En un mapa de Estados Unidos la ciudad parecía pequeña. Era solo un punto diminuto y amable, cerca de una carretera roja semejante a un hilo que atravesaba un centímetro de papel por lo demás vacío. Pero de cerca y sobre el terreno tenía medio millón de habitantes. Cubría más de doscientos cincuenta kilómetros cuadrados. Tenía cerca de ciento cincuenta mil hogares. Tenía más de ochocientas hectáreas de zonas verdes. El ayuntamiento se gastaba quinientos mil millones de dólares por año, y recaudaba casi la misma cantidad mediante impuestos y cobros y facturas. Era lo suficientemente grande como para que el departamento de policía tuviera mil doscientos efectivos. Y era lo suficientemente grande como para que el crimen organizado estuviera dividido en dos caminos divergentes. El oeste de la ciudad lo controlaban ucranianos. El este lo controlaban albaneses. La línea de demarcación estaba tan manipulada como la de un distrito electoral. Nominalmente seguía la calle Center, que iba de norte a sur y dividía la ciudad por la mitad, pero hacía zigzag y entraba y salía para incluir o excluir bloques específicos y partes de vecindarios específicos, allá donde se sintiera que precedentes históricos justificaban circunstancias especiales. Las negociaciones habían sido tensas. Había habido guerras territoriales menores. Había habido algunas situaciones desagradables. Pero finalmente se había llegado a un acuerdo. El arreglo parecía funcionar. Cada lado se mantenía fuera del camino del otro. Durante mucho tiempo no había habido un contacto significativo entre ellos. Hasta una mañana de mayo. El jefe ucraniano aparcó en un garaje sobre la calle Center y caminó hacia el este dentro del territorio albanés. Solo. Tenía cincuenta años y su porte era como el de una estatua de bronce de un viejo héroe, alto, duro y sólido. Se llamaba a sí mismo Gregory, que era a lo más cerca que los americanos podían llegar de la pronunciación de su nombre de pila.

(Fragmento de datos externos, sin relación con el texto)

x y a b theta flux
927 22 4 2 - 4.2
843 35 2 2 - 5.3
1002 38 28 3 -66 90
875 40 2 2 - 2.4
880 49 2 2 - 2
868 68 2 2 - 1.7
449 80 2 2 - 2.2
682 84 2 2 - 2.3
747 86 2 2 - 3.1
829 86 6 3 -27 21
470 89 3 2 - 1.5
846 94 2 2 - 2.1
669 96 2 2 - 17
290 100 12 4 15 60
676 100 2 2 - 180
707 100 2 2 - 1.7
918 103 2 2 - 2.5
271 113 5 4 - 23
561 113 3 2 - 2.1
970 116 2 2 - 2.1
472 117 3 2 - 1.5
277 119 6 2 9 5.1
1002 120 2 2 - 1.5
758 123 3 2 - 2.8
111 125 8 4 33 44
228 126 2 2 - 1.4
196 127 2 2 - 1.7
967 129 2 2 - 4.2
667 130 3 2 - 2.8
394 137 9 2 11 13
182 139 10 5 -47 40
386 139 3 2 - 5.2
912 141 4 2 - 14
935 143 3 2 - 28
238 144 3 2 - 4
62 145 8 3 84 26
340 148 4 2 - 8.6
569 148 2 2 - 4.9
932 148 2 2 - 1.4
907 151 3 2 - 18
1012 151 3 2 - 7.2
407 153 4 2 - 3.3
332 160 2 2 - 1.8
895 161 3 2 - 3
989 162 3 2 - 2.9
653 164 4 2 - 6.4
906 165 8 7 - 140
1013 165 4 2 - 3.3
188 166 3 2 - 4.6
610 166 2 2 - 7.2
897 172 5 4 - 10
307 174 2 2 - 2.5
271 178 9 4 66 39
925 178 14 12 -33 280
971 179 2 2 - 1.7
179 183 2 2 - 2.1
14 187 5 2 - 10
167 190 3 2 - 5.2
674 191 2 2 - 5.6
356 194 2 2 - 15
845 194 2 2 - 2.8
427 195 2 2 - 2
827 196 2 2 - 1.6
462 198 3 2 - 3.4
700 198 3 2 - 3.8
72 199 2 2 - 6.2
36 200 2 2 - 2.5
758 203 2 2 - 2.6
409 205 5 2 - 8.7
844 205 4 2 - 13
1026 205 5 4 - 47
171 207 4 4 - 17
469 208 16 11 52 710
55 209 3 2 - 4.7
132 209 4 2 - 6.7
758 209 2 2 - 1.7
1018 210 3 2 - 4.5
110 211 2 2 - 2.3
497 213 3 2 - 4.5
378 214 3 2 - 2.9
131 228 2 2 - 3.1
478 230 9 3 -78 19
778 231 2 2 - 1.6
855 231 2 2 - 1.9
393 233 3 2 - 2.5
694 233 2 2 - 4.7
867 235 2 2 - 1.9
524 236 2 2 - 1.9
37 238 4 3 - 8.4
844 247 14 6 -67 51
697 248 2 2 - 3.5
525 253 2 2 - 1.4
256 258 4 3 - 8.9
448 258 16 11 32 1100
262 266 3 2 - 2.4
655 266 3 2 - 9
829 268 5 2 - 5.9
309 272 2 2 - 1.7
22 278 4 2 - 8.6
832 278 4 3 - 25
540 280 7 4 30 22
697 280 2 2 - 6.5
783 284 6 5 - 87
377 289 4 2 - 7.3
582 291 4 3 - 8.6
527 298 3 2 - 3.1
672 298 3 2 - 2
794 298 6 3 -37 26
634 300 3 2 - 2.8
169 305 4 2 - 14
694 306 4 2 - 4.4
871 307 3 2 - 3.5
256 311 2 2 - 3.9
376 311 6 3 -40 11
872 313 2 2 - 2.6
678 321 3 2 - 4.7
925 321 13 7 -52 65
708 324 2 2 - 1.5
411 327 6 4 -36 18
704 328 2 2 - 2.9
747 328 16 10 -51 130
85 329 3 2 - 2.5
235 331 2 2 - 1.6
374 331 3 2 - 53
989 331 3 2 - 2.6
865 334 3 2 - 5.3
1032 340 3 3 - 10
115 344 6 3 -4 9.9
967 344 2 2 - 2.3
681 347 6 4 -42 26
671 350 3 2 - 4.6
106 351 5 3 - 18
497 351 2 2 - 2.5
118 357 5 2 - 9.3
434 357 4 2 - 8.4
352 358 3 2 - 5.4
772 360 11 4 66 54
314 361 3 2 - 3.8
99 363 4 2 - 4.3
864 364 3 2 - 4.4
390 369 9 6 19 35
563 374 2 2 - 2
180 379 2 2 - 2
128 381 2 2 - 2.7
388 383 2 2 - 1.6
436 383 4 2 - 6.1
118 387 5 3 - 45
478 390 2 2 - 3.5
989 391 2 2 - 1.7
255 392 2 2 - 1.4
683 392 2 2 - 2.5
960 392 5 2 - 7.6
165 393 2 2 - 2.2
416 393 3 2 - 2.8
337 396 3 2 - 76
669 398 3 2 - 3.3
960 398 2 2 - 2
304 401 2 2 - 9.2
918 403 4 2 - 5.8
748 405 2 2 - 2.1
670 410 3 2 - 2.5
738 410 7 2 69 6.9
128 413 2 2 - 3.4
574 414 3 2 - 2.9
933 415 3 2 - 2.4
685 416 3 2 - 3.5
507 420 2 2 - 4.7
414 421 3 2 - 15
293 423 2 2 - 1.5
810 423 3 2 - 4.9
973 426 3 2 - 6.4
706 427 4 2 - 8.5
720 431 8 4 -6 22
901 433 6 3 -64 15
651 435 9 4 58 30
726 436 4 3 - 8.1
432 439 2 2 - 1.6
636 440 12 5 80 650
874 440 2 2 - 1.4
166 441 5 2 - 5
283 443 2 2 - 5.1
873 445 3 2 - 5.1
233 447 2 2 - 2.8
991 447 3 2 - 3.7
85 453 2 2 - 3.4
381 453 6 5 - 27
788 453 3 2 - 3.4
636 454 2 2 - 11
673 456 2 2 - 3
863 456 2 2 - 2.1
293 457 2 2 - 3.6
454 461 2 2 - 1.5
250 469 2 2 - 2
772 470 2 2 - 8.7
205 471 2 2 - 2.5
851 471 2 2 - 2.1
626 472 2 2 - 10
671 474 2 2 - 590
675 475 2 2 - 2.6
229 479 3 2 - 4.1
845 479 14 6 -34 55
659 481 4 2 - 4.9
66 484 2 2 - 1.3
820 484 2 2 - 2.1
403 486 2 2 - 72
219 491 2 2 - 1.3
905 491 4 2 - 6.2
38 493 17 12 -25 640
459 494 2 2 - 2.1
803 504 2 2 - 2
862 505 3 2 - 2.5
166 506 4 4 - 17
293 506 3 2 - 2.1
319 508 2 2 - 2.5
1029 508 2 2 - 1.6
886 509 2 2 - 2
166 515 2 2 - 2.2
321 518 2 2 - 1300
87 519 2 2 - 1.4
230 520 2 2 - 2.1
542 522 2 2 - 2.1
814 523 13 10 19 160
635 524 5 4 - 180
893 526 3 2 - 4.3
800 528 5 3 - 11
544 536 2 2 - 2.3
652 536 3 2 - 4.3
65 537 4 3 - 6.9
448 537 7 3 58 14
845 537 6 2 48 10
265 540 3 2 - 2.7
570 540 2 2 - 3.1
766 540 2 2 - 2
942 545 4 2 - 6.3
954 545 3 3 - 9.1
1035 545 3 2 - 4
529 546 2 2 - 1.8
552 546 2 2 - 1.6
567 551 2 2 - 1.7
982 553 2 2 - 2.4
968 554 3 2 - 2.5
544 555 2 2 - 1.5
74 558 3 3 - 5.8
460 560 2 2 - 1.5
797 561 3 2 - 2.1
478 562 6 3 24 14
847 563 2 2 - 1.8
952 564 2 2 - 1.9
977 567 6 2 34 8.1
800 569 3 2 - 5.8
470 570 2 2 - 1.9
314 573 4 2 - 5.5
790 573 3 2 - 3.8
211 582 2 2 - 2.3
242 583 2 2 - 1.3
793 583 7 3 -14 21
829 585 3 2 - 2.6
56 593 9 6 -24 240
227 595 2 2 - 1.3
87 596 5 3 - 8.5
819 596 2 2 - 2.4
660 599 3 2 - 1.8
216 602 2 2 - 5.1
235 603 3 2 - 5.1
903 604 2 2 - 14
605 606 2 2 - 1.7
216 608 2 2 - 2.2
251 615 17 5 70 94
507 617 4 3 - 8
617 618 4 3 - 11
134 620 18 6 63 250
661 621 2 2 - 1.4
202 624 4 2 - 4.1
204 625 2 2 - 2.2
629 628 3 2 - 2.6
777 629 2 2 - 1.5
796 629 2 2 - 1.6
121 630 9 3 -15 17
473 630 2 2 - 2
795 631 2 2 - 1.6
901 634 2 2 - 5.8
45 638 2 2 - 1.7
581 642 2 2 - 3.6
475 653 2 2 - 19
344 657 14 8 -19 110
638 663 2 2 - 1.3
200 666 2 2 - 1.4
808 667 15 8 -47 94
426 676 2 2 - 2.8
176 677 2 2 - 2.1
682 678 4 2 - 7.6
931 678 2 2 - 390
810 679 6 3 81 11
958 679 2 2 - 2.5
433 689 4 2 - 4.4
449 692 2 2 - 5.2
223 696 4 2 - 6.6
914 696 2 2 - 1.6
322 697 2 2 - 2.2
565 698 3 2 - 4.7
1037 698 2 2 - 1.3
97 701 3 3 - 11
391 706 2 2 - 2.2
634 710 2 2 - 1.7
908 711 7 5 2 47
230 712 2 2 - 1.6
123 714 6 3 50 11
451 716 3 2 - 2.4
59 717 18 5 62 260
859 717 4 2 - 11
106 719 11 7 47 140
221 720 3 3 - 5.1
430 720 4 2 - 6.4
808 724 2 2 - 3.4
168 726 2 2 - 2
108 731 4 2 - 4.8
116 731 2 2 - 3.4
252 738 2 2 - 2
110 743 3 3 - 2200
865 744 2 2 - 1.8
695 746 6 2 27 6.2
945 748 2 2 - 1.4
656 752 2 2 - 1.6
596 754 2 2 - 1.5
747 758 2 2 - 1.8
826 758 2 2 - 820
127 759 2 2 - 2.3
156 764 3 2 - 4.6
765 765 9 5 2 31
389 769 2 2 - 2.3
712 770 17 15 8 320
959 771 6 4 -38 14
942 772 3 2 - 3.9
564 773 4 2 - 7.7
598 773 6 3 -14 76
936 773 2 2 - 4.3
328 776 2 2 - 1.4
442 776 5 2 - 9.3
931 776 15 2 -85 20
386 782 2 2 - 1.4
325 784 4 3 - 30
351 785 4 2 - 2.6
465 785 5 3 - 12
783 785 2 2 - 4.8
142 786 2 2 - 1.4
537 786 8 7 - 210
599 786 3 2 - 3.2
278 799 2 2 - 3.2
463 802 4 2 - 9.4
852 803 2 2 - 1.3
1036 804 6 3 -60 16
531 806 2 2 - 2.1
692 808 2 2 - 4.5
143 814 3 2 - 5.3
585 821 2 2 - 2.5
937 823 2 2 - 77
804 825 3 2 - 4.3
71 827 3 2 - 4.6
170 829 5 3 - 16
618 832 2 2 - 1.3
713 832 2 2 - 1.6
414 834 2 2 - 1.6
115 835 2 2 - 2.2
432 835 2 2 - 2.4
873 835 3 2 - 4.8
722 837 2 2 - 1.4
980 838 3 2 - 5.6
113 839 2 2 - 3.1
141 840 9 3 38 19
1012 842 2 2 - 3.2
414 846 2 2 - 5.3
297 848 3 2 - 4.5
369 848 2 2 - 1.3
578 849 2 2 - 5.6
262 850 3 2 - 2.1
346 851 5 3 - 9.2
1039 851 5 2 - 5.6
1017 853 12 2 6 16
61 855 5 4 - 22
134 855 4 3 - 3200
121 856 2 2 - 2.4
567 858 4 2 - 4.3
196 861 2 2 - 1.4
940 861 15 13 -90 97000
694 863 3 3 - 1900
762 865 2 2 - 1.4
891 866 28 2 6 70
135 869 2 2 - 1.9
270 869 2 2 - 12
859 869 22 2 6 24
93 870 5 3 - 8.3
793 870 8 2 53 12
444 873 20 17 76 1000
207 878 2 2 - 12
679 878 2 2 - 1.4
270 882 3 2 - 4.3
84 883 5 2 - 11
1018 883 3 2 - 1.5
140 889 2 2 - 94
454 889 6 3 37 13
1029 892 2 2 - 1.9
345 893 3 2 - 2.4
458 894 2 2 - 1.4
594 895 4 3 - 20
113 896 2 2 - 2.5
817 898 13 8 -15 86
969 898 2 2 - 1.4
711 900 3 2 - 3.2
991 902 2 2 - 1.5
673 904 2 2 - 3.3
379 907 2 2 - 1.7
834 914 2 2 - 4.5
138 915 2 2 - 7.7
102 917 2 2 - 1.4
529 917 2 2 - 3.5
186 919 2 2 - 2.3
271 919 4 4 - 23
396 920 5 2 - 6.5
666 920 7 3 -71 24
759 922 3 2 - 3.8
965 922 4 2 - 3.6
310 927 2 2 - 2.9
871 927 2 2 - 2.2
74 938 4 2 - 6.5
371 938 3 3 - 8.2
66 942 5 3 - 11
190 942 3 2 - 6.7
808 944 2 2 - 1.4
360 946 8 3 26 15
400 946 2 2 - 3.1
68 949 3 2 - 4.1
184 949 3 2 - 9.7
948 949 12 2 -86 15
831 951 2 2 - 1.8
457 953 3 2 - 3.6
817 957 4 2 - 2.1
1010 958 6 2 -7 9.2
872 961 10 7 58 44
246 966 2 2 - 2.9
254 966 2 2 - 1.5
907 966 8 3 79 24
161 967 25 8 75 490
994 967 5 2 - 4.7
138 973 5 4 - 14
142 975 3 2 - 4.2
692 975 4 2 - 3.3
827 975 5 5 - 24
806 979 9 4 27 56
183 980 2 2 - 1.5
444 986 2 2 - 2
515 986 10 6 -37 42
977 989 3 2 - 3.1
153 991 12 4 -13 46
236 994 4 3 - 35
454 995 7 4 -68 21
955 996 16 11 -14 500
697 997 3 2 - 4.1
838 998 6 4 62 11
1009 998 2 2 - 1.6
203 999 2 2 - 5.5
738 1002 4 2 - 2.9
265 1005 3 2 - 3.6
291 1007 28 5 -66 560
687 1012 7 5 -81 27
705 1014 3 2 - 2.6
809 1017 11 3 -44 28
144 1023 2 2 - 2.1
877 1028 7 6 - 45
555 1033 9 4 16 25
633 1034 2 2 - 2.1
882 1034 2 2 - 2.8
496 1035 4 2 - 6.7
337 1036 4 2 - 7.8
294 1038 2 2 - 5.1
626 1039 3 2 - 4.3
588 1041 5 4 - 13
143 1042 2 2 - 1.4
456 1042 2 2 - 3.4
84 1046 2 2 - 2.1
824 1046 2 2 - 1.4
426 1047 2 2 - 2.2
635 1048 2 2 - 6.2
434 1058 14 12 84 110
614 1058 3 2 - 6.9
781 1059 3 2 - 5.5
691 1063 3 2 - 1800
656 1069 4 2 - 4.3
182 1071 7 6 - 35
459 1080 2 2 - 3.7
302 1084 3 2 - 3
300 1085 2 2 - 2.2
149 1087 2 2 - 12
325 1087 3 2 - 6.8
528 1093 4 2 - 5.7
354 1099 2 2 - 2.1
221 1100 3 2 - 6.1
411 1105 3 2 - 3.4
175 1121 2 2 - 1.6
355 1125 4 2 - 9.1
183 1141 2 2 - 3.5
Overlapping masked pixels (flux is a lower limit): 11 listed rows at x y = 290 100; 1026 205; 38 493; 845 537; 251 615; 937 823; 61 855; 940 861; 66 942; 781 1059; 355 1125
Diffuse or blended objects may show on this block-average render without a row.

Iba desarmado, y para demostrarlo llevaba puestos unos pantalones ajustados y una camiseta ajustada. Nada en los bolsillos. Nada escondido. Dobló a la izquierda y a la derecha, metiéndose adentro, dirigiéndose hacia un bloque de una calle trasera, donde sabía que los albaneses dirigían sus negocios desde una serie de oficinas en la parte trasera de un almacén de maderas. Lo siguieron durante todo el camino, desde su primer paso al otro lado de la línea. Se anticiparon con llamadas, por lo que para cuando llegó se vio frente a seis figuras silenciosas, todas de pie e inmóviles en el semicírculo entre la acera y la persiana del almacén de maderas. Como piezas de ajedrez en una formación defensiva. Se detuvo y mantuvo los brazos apartados de los lados. Se giró despacio, 360 grados completos, los brazos todavía abiertos. Pantalones ajustados, camiseta ajustada. Ningún bulto. Ninguna protuberancia. Ningún cuchillo. Ningún arma de fuego. Desarmado, frente a seis tipos que sin duda no lo estaban. Pero no estaba preocupado. Atacarlo a él sin haber sido provocados era un paso que los albaneses no iban a dar. Lo sabía. Se tenían que respetar las cortesías. Los modales eran los modales. Una de las seis figuras silenciosas dio un paso adelante. En parte una maniobra de bloqueo, en parte dispuesto a escuchar. Gregory dijo: —Necesito hablar con Dino. Dino era el jefe albanés. —¿Por qué? —dijo el tipo.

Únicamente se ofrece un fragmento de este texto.